Required work: Please write out all the entries exactly, without the pictures.

Records for the task: Begin

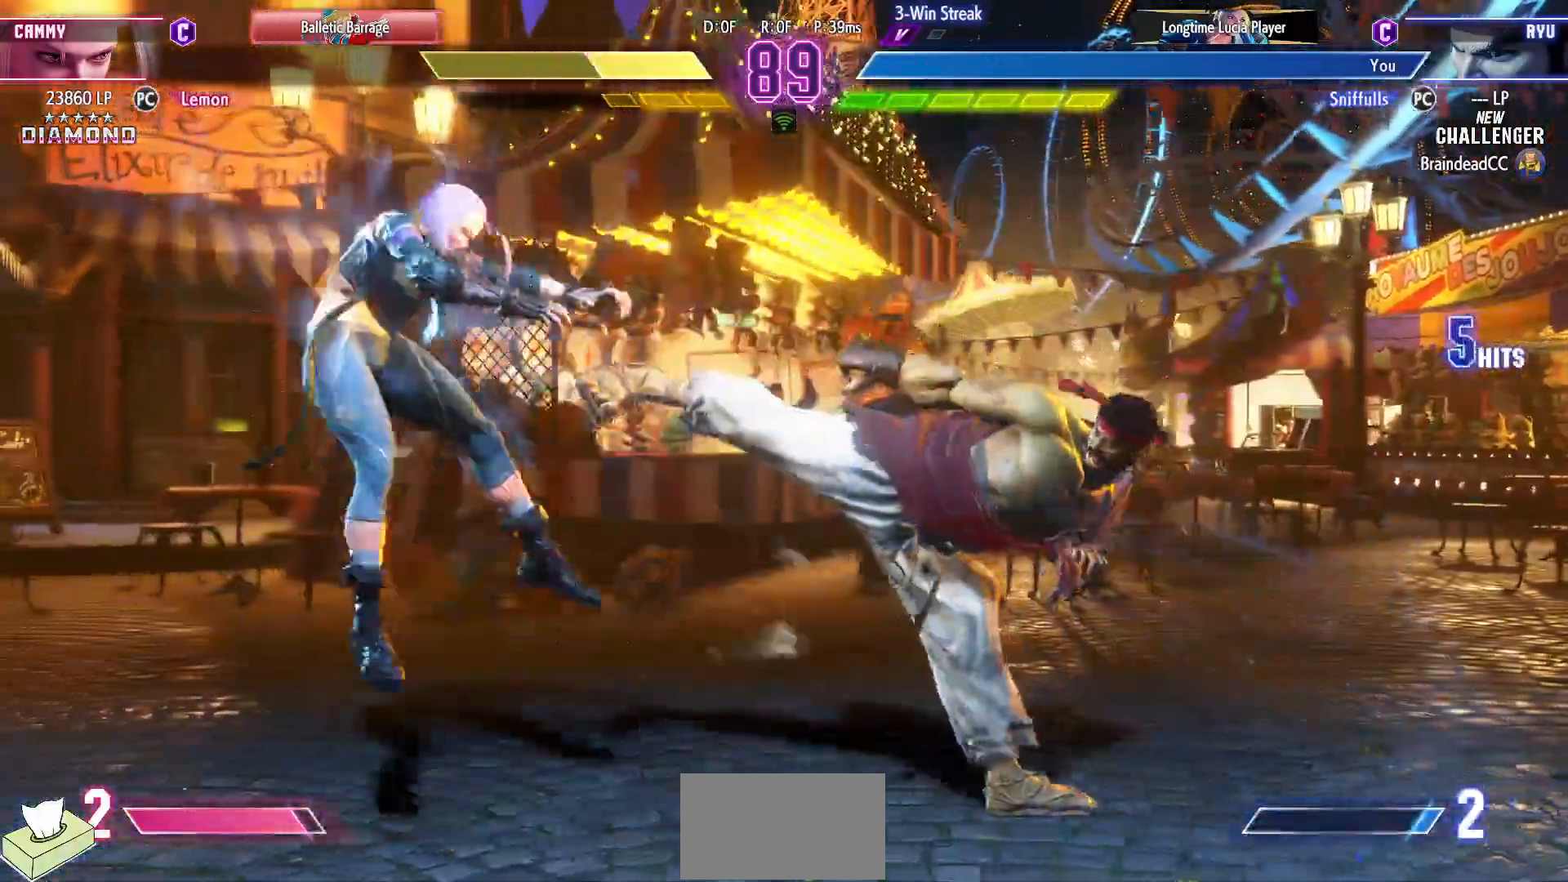
{"dt_ms": 500, "buttons": ["R1"], "events": [[300, "DPAD_DOWN", "down"], [350, "DPAD_LEFT", "down"], [383, "DPAD_DOWN", "up"], [433, "R1", "down"], [467, "DPAD_LEFT", "up"]]}
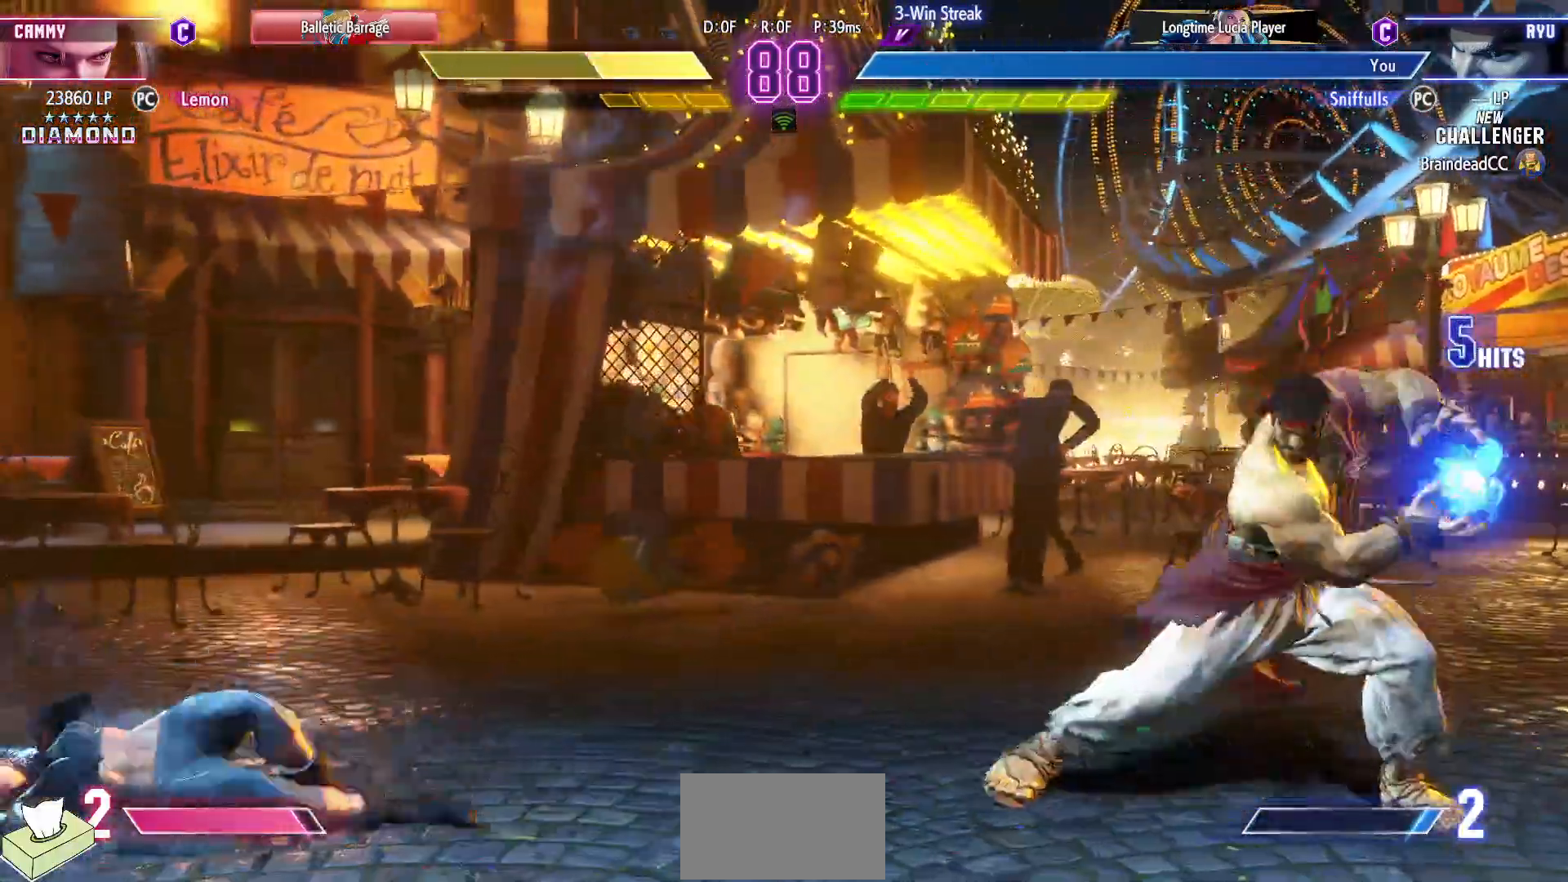
{"dt_ms": 500, "buttons": [], "events": [[17, "R1", "up"]]}
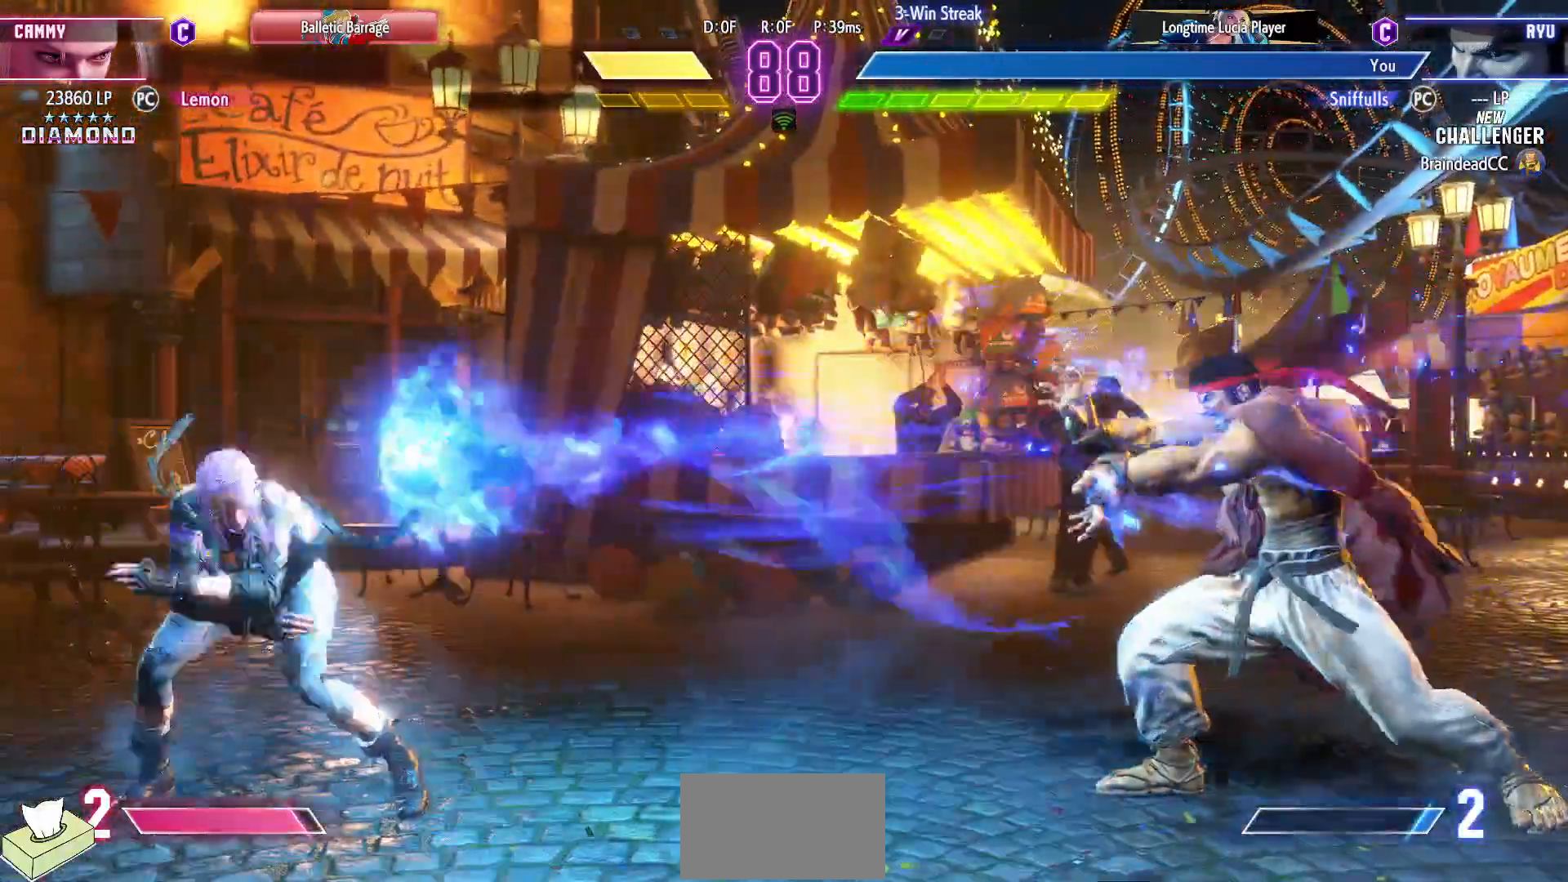
{"dt_ms": 500, "buttons": ["DPAD_LEFT"], "events": [[17, "DPAD_LEFT", "down"]]}
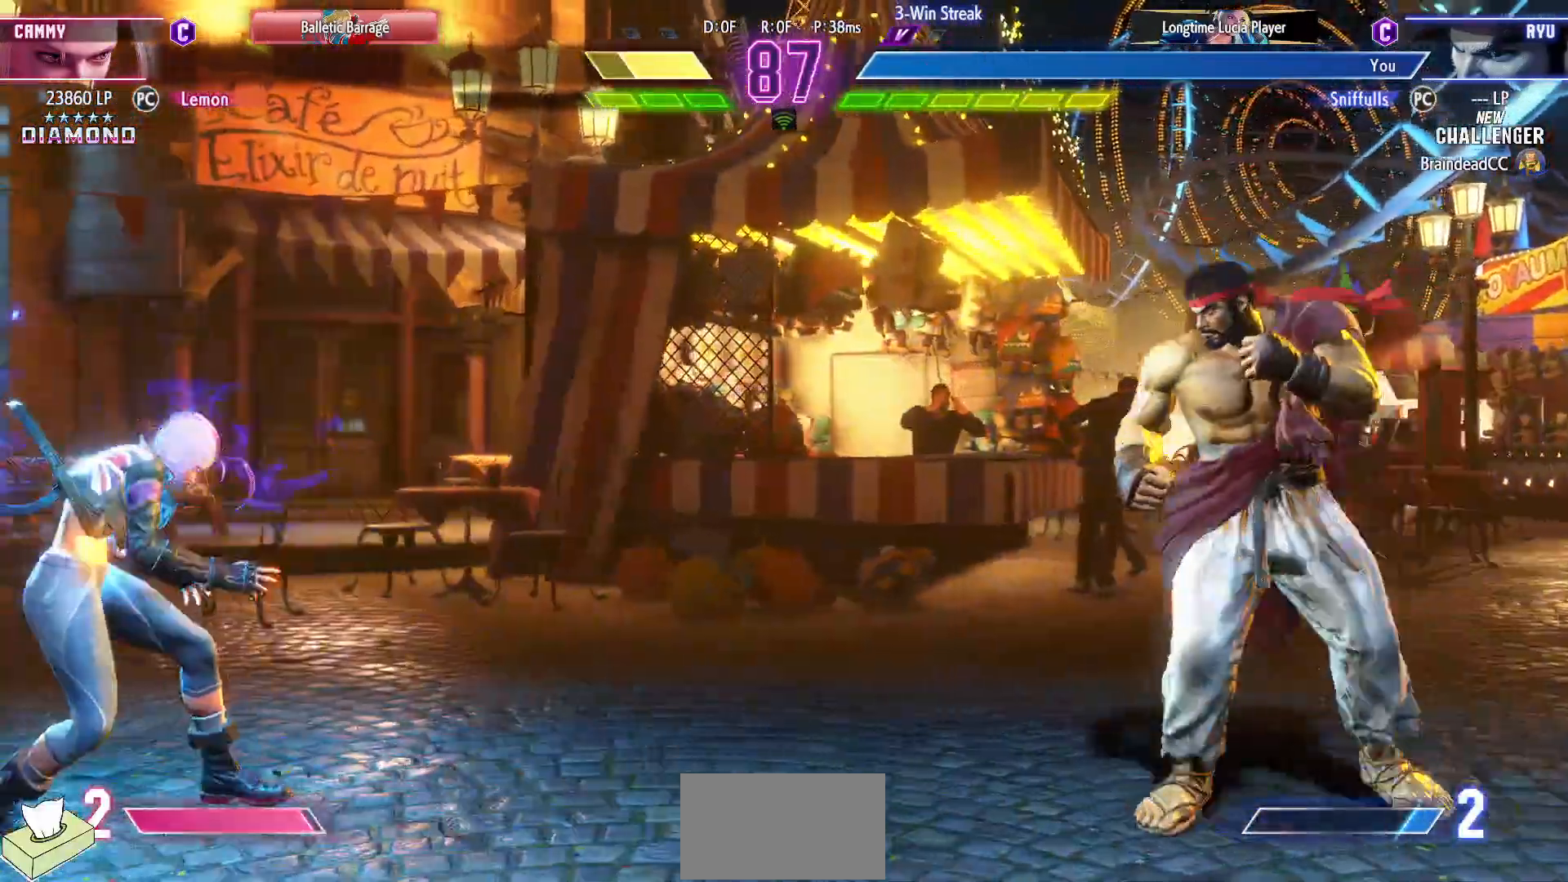
{"dt_ms": 500, "buttons": ["DPAD_DOWN", "DPAD_RIGHT"], "events": [[67, "DPAD_LEFT", "up"], [83, "DPAD_RIGHT", "down"], [383, "DPAD_DOWN", "down"]]}
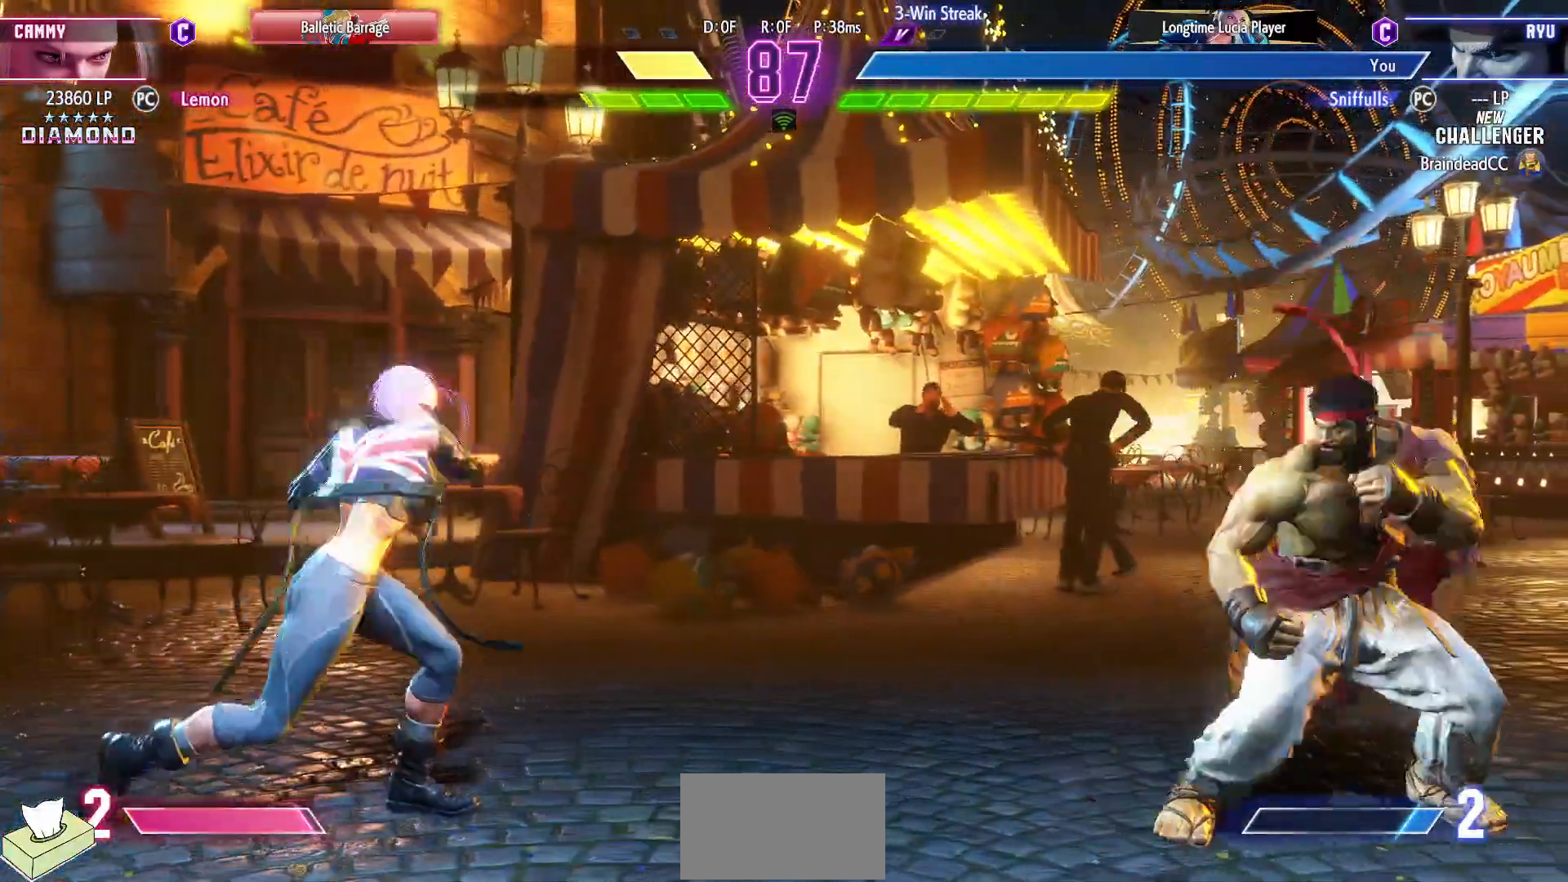
{"dt_ms": 500, "buttons": ["DPAD_DOWN", "DPAD_RIGHT"], "events": [[67, "DPAD_DOWN", "up"], [133, "DPAD_LEFT", "down"], [133, "DPAD_RIGHT", "up"], [367, "DPAD_DOWN", "down"], [367, "DPAD_LEFT", "up"], [400, "DPAD_RIGHT", "down"]]}
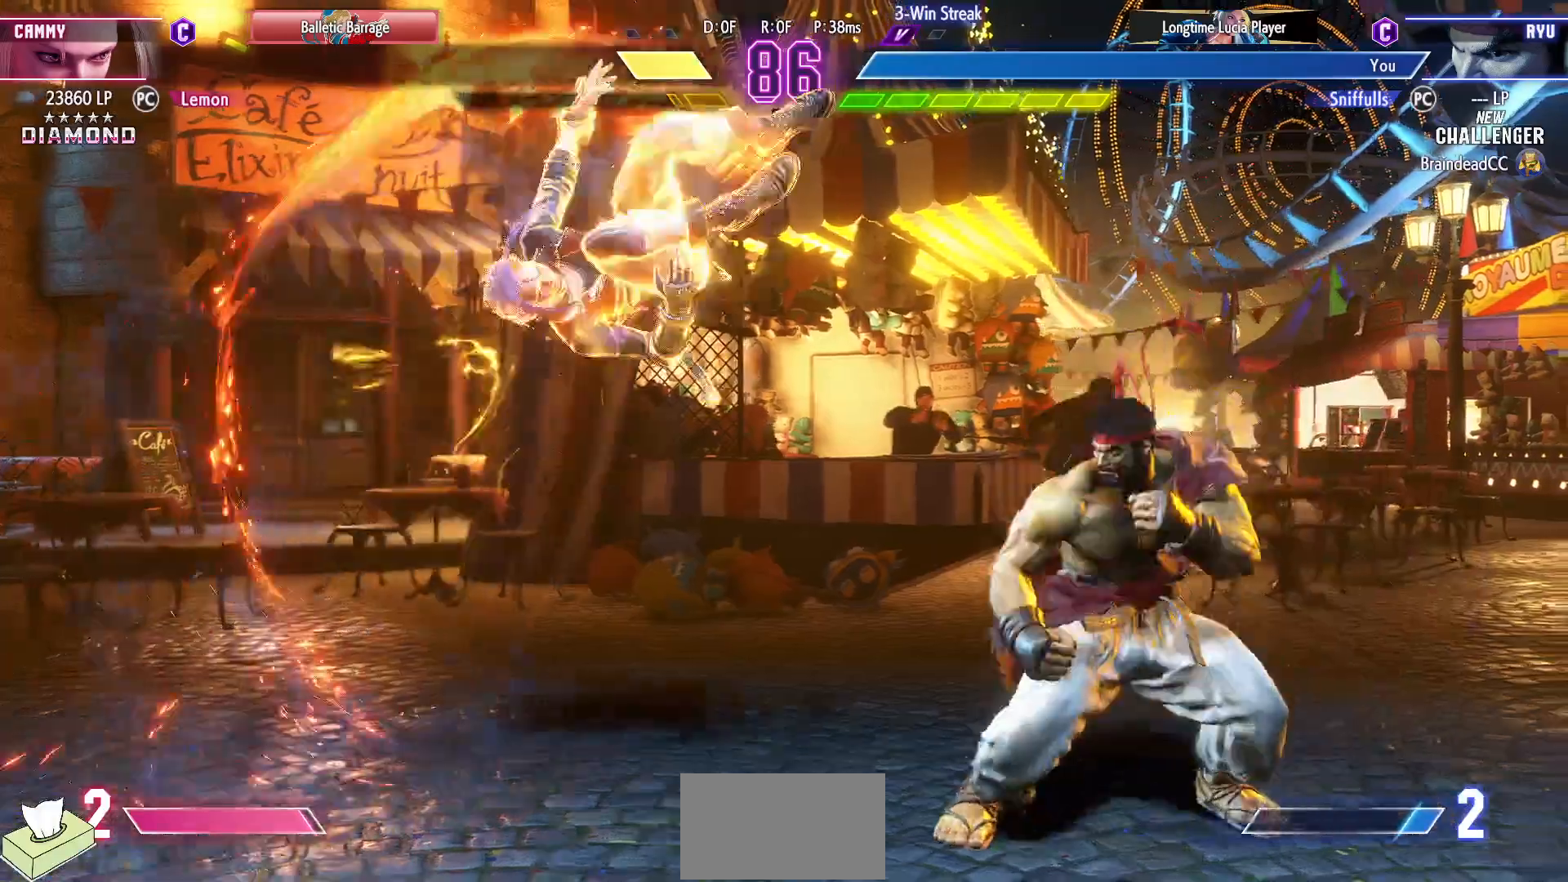
{"dt_ms": 500, "buttons": ["SQUARE", "DPAD_DOWN", "DPAD_RIGHT"], "events": [[17, "SQUARE", "down"], [133, "SQUARE", "up"], [417, "SQUARE", "down"]]}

Records for the task: End

Response area:
{"dt_ms": 500, "buttons": ["R1"], "events": [[300, "DPAD_DOWN", "down"], [350, "DPAD_LEFT", "down"], [383, "DPAD_DOWN", "up"], [433, "R1", "down"], [467, "DPAD_LEFT", "up"]]}
{"dt_ms": 500, "buttons": [], "events": [[17, "R1", "up"]]}
{"dt_ms": 500, "buttons": ["DPAD_LEFT"], "events": [[17, "DPAD_LEFT", "down"]]}
{"dt_ms": 500, "buttons": ["DPAD_DOWN", "DPAD_RIGHT"], "events": [[67, "DPAD_LEFT", "up"], [83, "DPAD_RIGHT", "down"], [383, "DPAD_DOWN", "down"]]}
{"dt_ms": 500, "buttons": ["DPAD_DOWN", "DPAD_RIGHT"], "events": [[67, "DPAD_DOWN", "up"], [133, "DPAD_LEFT", "down"], [133, "DPAD_RIGHT", "up"], [367, "DPAD_DOWN", "down"], [367, "DPAD_LEFT", "up"], [400, "DPAD_RIGHT", "down"]]}
{"dt_ms": 500, "buttons": ["SQUARE", "DPAD_DOWN", "DPAD_RIGHT"], "events": [[17, "SQUARE", "down"], [133, "SQUARE", "up"], [417, "SQUARE", "down"]]}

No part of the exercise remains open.